▸ Exercise prompt: Pick up the forum thread about Kafka stream ingestion after its last line and keep writing it.

▸ Page excerpt:
Hello everyone, Im struggling to create a Kafka st...
# general
n
Hello everyone, Im struggling to create a Kafka stream ingestion with HLC consumer and a custom consumer group id. Anyone has worked on a similar case ?
I got this kind of error, but I can’t figure out why, the documentation is quite poor on this subject
Copy code
Caught exception while processing resource contactEvents_REALTIME, skipping.

▸ Material provided:
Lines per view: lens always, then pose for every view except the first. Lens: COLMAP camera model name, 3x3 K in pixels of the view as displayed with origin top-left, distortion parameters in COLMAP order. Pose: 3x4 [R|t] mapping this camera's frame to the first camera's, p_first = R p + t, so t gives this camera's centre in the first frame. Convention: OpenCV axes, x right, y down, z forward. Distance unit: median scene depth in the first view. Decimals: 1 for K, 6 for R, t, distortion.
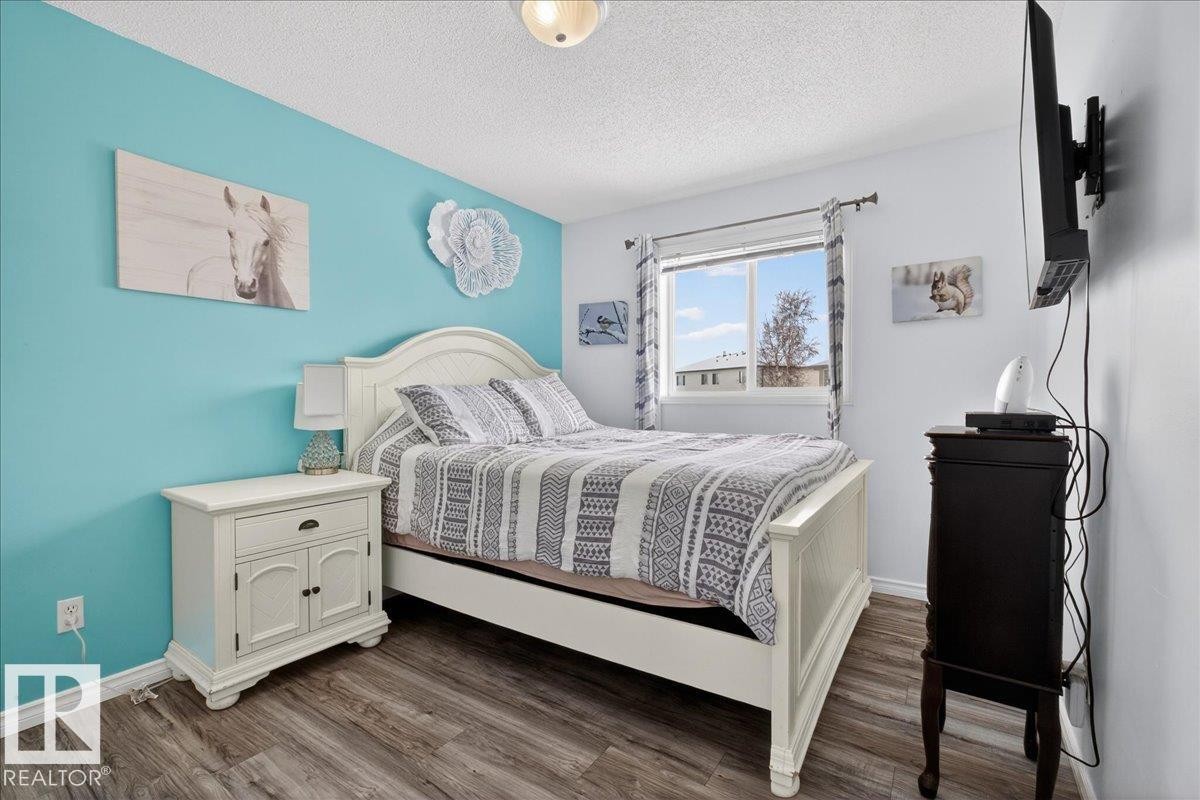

▸ Result:
java.lang.StringIndexOutOfBoundsException: begin 0, end 8, length 7
	at java.lang.String.checkBoundsBeginEnd(String.java:3319) ~[?:?]
	at java.lang.String.substring(String.java:1874) ~[?:?]
	at org.apache.pinot.common.utils.HLCSegmentName.<init>(HLCSegmentName.java:99) ~[pinot-all-0.10.0-jar-with-dependencies.jar:0.10.0-30c4635bfeee88f88aa9c9f63b93bcd4a650607f]
k
Hi can you share you table config and schema. Please remove any secrets from it if there
n
Don’t worry, I’m using helm with env var config secret
Copy code
{
  "tableName": "contactEvents",
  "tableType": "REALTIME",
  "segmentsConfig": {
    "timeColumnName": "created_at",
    "timeType": "DAYS",
    "retentionTimeUnit": "DAYS",
    "retentionTimeValue": "3650",
    "segmentPushType": "APPEND",
    "segmentAssignmentStrategy": "BalanceNumSegmentAssignmentStrategy",
    "schemaName": "contactEvents",
    "replication": "1",
    "replicasPerPartition": "1"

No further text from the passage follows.